Lebanese religious leaders join row over stalled Beirut blast probe

Maronite Patriarch and top Shiite cleric take opposing stances over judge investigating 2020 explosion

Beta V.1.0 - Powered by automated translation

Lebanese religious leaders have joined the heated debate over Tarek Bitar, the judge leading the investigation into the deadly 2020 port blast that killed more than 215 people.

Maronite Patriarch Bechara Al Rai said he hoped Mr Bitar, whose investigation has been heavily impeded, would continue “his work to uncover the truth”.

But leading Shiite cleric Ahmad Al Qabalan accused Mr Bitar of sedition and hinted that the judge was empowered by external forces.

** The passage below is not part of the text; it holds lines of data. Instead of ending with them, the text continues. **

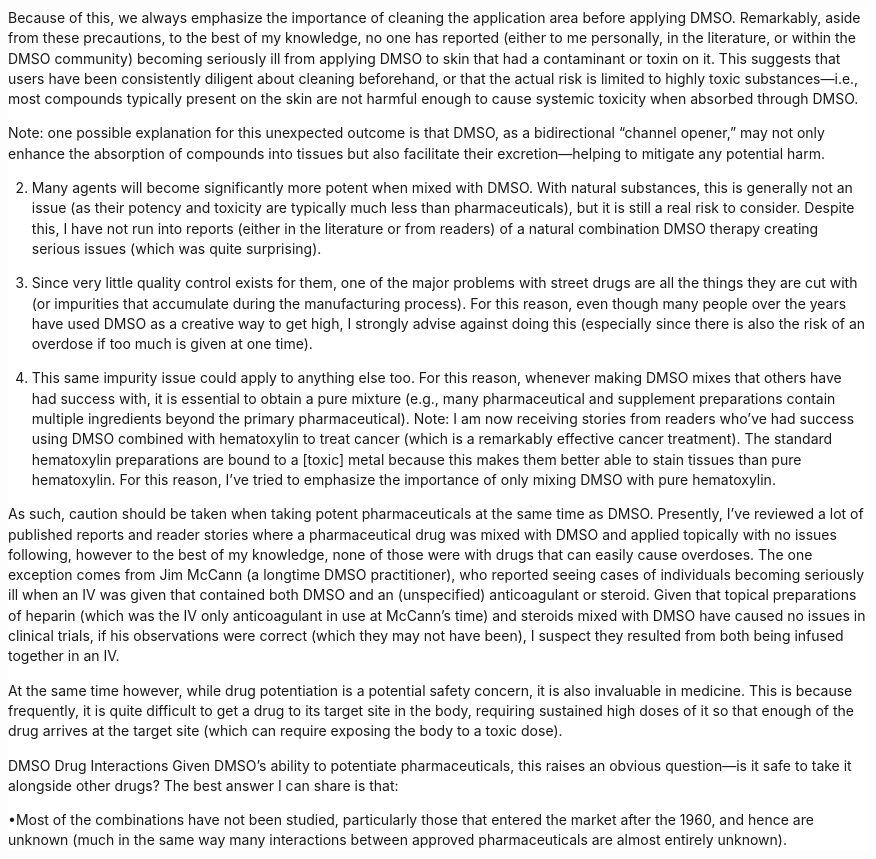 Because of this, we always emphasize the importance of cleaning the application area before applying DMSO. Remarkably, aside from these precautions, to the best of my knowledge, no one has reported (either to me personally, in the literature, or within the DMSO community) becoming seriously ill from applying DMSO to skin that had a contaminant or toxin on it. This suggests that users have been consistently diligent about cleaning beforehand, or that the actual risk is limited to highly toxic substances—i.e., most compounds typically present on the skin are not harmful enough to cause systemic toxicity when absorbed through DMSO.

Note: one possible explanation for this unexpected outcome is that DMSO, as a bidirectional “channel opener,” may not only enhance the absorption of compounds into tissues but also facilitate their excretion—helping to mitigate any potential harm.

2. Many agents will become significantly more potent when mixed with DMSO. With natural substances, this is generally not an issue (as their potency and toxicity are typically much less than pharmaceuticals), but it is still a real risk to consider. Despite this, I have not run into reports (either in the literature or from readers) of a natural combination DMSO therapy creating serious issues (which was quite surprising).

3. Since very little quality control exists for them, one of the major problems with street drugs are all the things they are cut with (or impurities that accumulate during the manufacturing process). For this reason, even though many people over the years have used DMSO as a creative way to get high, I strongly advise against doing this (especially since there is also the risk of an overdose if too much is given at one time).

4. This same impurity issue could apply to anything else too. For this reason, whenever making DMSO mixes that others have had success with, it is essential to obtain a pure mixture (e.g., many pharmaceutical and supplement preparations contain multiple ingredients beyond the primary pharmaceutical).
Note: I am now receiving stories from readers who’ve had success using DMSO combined with hematoxylin to treat cancer (which is a remarkably effective cancer treatment). The standard hematoxylin preparations are bound to a [toxic] metal because this makes them better able to stain tissues than pure hematoxylin. For this reason, I’ve tried to emphasize the importance of only mixing DMSO with pure hematoxylin.

As such, caution should be taken when taking potent pharmaceuticals at the same time as DMSO. Presently, I’ve reviewed a lot of published reports and reader stories where a pharmaceutical drug was mixed with DMSO and applied topically with no issues following, however to the best of my knowledge, none of those were with drugs that can easily cause overdoses. The one exception comes from Jim McCann (a longtime DMSO practitioner), who reported seeing cases of individuals becoming seriously ill when an IV was given that contained both DMSO and an (unspecified) anticoagulant or steroid. Given that topical preparations of heparin (which was the IV only anticoagulant in use at McCann’s time) and steroids mixed with DMSO have caused no issues in clinical trials, if his observations were correct (which they may not have been), I suspect they resulted from both being infused together in an IV.

At the same time however, while drug potentiation is a potential safety concern, it is also invaluable in medicine. This is because frequently, it is quite difficult to get a drug to its target site in the body, requiring sustained high doses of it so that enough of the drug arrives at the target site (which can require exposing the body to a toxic dose).

DMSO Drug Interactions
Given DMSO’s ability to potentiate pharmaceuticals, this raises an obvious question—is it safe to take it alongside other drugs? The best answer I can share is that:

•Most of the combinations have not been studied, particularly those that entered the market after the 1960, and hence are unknown (much in the same way many interactions between approved pharmaceuticals are almost entirely unknown).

Mr Al Qabalan is seen as close to Hezbollah, the Iran-backed armed group and political party which has had some of its allies charged by Mr Bitar as part of his probe.

The investigation has faced a high level of political resistance in a country where the judiciary is deeply politicised.

Critics of Mr Bitar, including Hezbollah, accuse him of overstepping his remit and of being influenced by the US.

But his supporters, including many families of the blast victims, see him as perhaps their last or best chance to find the truth over the explosion, which injured thousands and destroyed parts of Beirut.

After a 13-month blockage caused by legal complaints against him, Mr Bitar resumed his investigation last Monday. He charged Hassan Diab, prime minister at the time of the blast, a number of former ministers, top security officials and judges, including chief prosecutor Ghassan Oueidat.

But a day later, Mr Oueidat ordered the release of everyone detained over the explosion. He also told Mr Bitar that the investigation remained on hold and charged him with rebelling against the judiciary.

That led to two days of protests outside the Justice Palace. Bodyguards of Justice Minister Henry Khoury were accused of assaulting MPs who had gone inside the building to press him for answers.

Mr Rai said he hoped Mr Bitar would “seek the assistance of any international authority that might help in uncovering the truth”.

Families of the victims and some MPs say they lack faith in Lebanon’s and believe international support may be the only way to find justice.

Mr Rai said judges “are overbidding against each other, impeding the investigations of each other, releasing suspects en masse and arresting the relatives of the port victims”.

The blast on August 4, 2020, happened when a massive stock of ammonium nitrate caught fire. The highly explosive chemical had been stored at the port for years with the knowledge of the authorities.